### [The task]
In the entries below, begin at the line that has "ciblées, pour analyser le trafic de", stop after the line that has "Mataró, Catalonia", and output those lines exactly with no pictures.

Dataset entries:
_ _ _ _ _ _ _

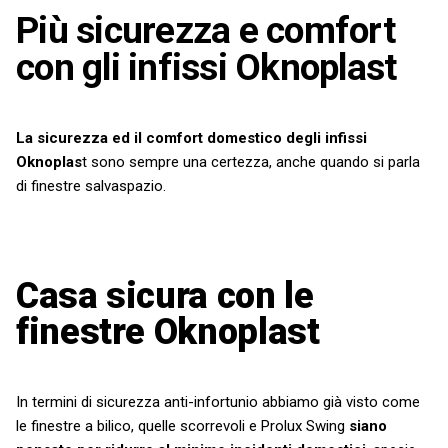
Più sicurezza e comfort
con gli infissi Oknoplast
La sicurezza ed il comfort domestico degli infissi
Oknoplas
t sono sempre una certezza, anche quando si parla
di finestre salvaspazio.
Casa sicura con le
finestre Oknoplast
In termini di sicurezza anti-infortunio abbiamo già visto come
le finestre a bilico, quelle scorrevoli e Prolux Swing
siano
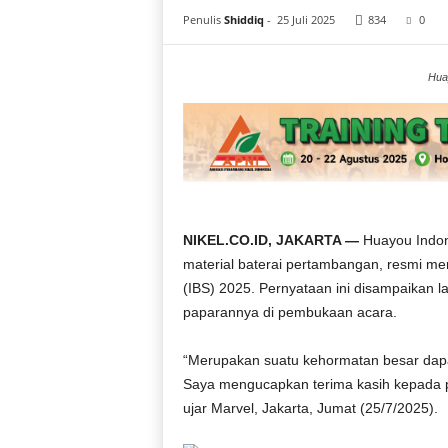
i
Penulis
Shiddiq
-
25 Juli 2025
834
0
a
Hua
NIKEL.CO.ID, JAKARTA —
Huayou Indon
material baterai pertambangan, resmi men
(IBS) 2025. Pernyataan ini disampaikan 
paparannya di pembukaan acara.
“Merupakan suatu kehormatan besar dapa
Saya mengucapkan terima kasih kepada 
ujar Marvel, Jakarta, Jumat (25/7/2025).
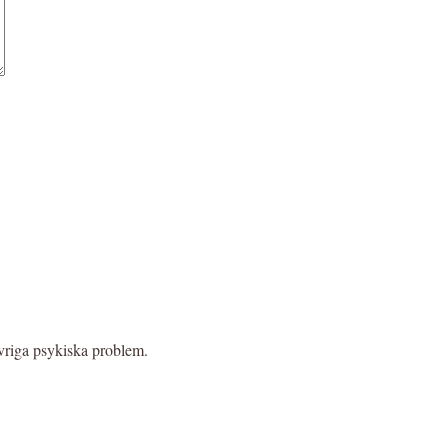
vriga psykiska problem.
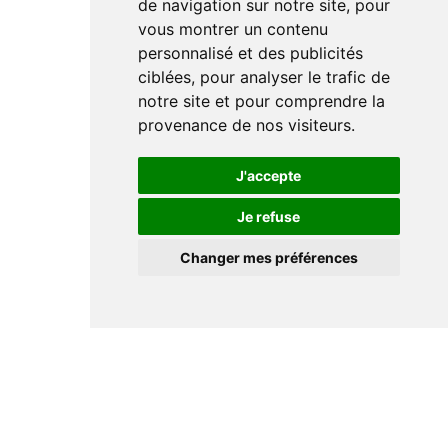
de navigation sur notre site, pour
vous montrer un contenu
personnalisé et des publicités
ciblées, pour analyser le trafic de
notre site et pour comprendre la
provenance de nos visiteurs.
J'accepte
Je refuse
Changer mes préférences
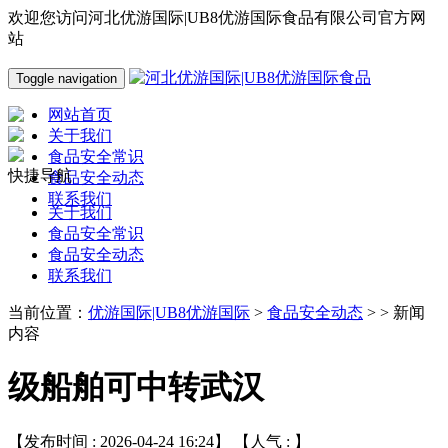
欢迎您访问河北优游国际|UB8优游国际食品有限公司官方网
站
Toggle navigation
网站首页
关于我们
食品安全常识
快捷导航
食品安全动态
联系我们
关于我们
食品安全常识
食品安全动态
联系我们
当前位置：
优游国际|UB8优游国际
>
食品安全动态
> > 新闻
内容
级船舶可中转武汉‌
【发布时间 : 2026-04-24 16:24】 【人气 :
】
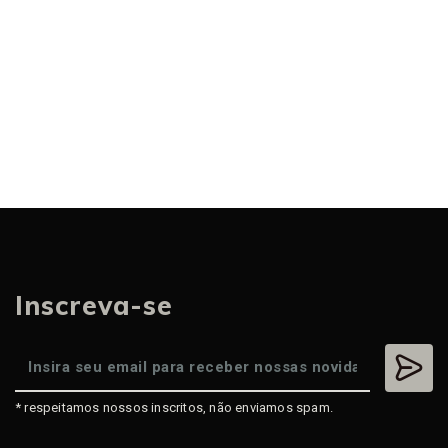
Inscreva-se
* respeitamos nossos inscritos, não enviamos spam.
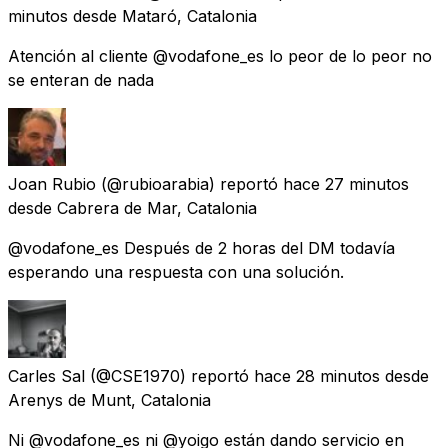
minutos
desde
Mataró, Catalonia
Atención al cliente @vodafone_es lo peor de lo peor no
se enteran de nada
Joan Rubio
(@rubioarabia) reportó
hace 27 minutos
desde
Cabrera de Mar, Catalonia
@vodafone_es Después de 2 horas del DM todavía
esperando una respuesta con una solución.
Carles Sal
(@CSE1970) reportó
hace 28 minutos
desde
Arenys de Munt, Catalonia
Ni @vodafone_es ni @yoigo están dando servicio en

_ _ _ _ _ _ _

### [Your response]
ciblées, pour analyser le trafic de
notre site et pour comprendre la
provenance de nos visiteurs.
J'accepte
Je refuse
Changer mes préférences
欢迎您访问河北优游国际|UB8优游国际食品有限公司官方网
站
Toggle navigation
网站首页
关于我们
食品安全常识
快捷导航
食品安全动态
联系我们
关于我们
食品安全常识
食品安全动态
联系我们
当前位置：
优游国际|UB8优游国际
>
食品安全动态
> > 新闻
内容
级船舶可中转武汉‌
【发布时间 : 2026-04-24 16:24】 【人气 :
】
Inscreva-se
* respeitamos nossos inscritos, não enviamos spam.
minutos
desde
Mataró, Catalonia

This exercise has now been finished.